Man habe sich auf das Ziel verständigt, den Kostenanstieg auf das BIP-Wachstum zu begrenzen, erläuterte Kopf. In den vergangenen 20 Jahren seien die Einnahmen mit dem BIP um 3,75 Prozent gewachsen, die Ausgaben jedoch um 5,5 Prozent. Eine Senkung der Ausgaben auf das BIP-Wachstum würde bis 2016/17 Kostendämpfungen von 1,8 Milliarden Euro bedeuten, rechnete Kopf vor.

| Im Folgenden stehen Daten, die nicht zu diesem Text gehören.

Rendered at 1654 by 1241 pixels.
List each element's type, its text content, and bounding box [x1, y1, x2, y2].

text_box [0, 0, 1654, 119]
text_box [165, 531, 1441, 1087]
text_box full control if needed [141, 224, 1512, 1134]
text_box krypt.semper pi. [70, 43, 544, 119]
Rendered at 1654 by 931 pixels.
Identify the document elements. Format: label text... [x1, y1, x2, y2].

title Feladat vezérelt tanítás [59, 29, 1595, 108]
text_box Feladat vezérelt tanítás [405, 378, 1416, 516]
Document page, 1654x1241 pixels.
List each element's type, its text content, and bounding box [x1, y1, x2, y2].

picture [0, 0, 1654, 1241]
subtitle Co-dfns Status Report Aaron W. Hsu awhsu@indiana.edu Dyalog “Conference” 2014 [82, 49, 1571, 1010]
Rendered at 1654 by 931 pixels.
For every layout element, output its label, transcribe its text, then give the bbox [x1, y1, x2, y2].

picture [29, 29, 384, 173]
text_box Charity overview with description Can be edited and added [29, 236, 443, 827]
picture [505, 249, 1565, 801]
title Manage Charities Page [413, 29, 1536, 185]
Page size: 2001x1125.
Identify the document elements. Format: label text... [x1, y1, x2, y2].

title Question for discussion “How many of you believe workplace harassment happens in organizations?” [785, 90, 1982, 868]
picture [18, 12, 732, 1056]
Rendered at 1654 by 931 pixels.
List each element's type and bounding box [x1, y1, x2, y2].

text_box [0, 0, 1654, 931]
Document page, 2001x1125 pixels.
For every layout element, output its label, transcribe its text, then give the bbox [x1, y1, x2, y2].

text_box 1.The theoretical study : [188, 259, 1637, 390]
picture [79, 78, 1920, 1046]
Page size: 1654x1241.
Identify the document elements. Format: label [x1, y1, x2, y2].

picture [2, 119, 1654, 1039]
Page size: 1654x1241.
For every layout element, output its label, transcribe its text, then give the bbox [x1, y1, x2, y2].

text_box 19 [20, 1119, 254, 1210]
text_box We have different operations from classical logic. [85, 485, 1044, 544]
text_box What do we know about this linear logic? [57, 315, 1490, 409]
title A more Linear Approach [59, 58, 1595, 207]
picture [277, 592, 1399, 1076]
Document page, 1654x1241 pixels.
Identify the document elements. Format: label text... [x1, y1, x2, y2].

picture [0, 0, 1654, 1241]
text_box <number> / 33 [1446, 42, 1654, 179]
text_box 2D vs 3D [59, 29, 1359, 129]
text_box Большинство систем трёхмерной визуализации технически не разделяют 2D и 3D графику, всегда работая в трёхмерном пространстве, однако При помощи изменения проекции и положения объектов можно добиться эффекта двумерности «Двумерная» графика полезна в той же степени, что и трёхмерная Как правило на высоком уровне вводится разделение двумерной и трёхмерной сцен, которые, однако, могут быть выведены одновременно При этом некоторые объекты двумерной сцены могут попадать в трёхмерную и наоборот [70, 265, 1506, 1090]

Während der ÖVP-Klubobmann die Krankenkassen "auf einem guten Weg" sieht, hält er vor allem im Spitalsbereich Reformen für notwendig. Im stationären Bereich seien die Kosten seit 2000 um 4,5 Prozent und im Ambulanzbereich um sechs Prozent gestiegen. Als eine Möglichkeit, die Kosten zu senken, ist Kopf mit Stöger einer Meinung, dass man wie bei den Krankenkassen die Verteilung von Finanzmitteln an die Erreichung von vorgegebenen Zielen knüpfen könnte. Mit der schon beschlossenen Novelle zum Kranken- und Kuranstaltengesetz (KAKuG), die den Spitalsträgern Effizienzsteigerungen durch Schwerpunktbildungen und Spezialisierungen ermöglicht, hält Kopf Einsparungen von 200 Millionen Euro für möglich. Das wäre mehr als ein Zehntel des insgesamt angepeilten Volumens.
Sonstige Maßnamen "in Verhandlung"
Welche Maßnahmen die ÖVP sonst noch anstrebt, um das Einsparungsvolumen zu erzielen, wollte Kopf nicht verraten. Er versicherte nur, dass einige "in Verhandlung" seien. Der ÖVP-Klubobmann will sich an die Vorgabe von Bundeskanzler Werner Faymann (S) halten, vorerst nicht mehr über Einzelmaßnahmen in der Öffentlichkeit zu sprechen. Kopf hält dies für eine "vernünftige Aufforderung".
Fortführen will der ÖVP-Klubobmann den Konsolidierungsweg der Krankenkassen, der zu einer deutlichen Entlastung beitrage. Mit dem Konsolidierungspfad, wonach Mittel aus dem Strukturfonds nur bei Erreichen der Finanzziele ausgeschüttet werden, habe man erreicht, dass die Kostensteigerung unter dem BIP-Wachstum geblieben sei. "Das geht in die richtige Richtung." Deshalb drängt Kopf darauf, dass dieser Pfad strikt weiter eingehalten wird. Einer Zusammenlegung von Krankenkassen kann der ÖVP-Klubobmann nicht viel abgewinnen. Das würde aus seiner Sicht nicht viel bringen, in der Verwaltung sei "nicht das große Geld zu holen". Eine schon weitgehend ausverhandelte Zusammenlegung der Kassen von Bauern und Selbstständigen ist vor einigen Jahren im letzten Moment gescheitert. Dass die ÖVP die Mehrwertsteuer auf Medikamente wieder von zehn auf 20 Prozent anheben wolle, wie der "Kurier" in seiner Donnerstag-Ausgabe berichtet, dementierte Kopf: "Das ist völlig aus der Luft gegriffen."
Ein Vorziehen der geplanten Spitalsreform für das jetzige Sparpaket hält der ÖVP-Klubobmann nicht für machbar. Einzelmaßnahmen seien in Verhandlung, damit müsse man nicht bis 2013 warten. Aber die angestrebte Konzentration der Finanzströme - die Finanzierung aus einer Hand - werde nicht so schnell gehen. Dafür müsse man "ein Partnerschaftsmodell" zwischen Bund, Ländern, Gemeinden und Sozialversicherung erarbeiten. "Dafür muss man sich Zeit nehmen", bestätigte Kopf den Zeitplan, wonach man bis Sommer oder Herbst 2012 mit den Verhandlungen fertig sein will, um im Jahr 2013 mit der Umsetzung beginnen zu können.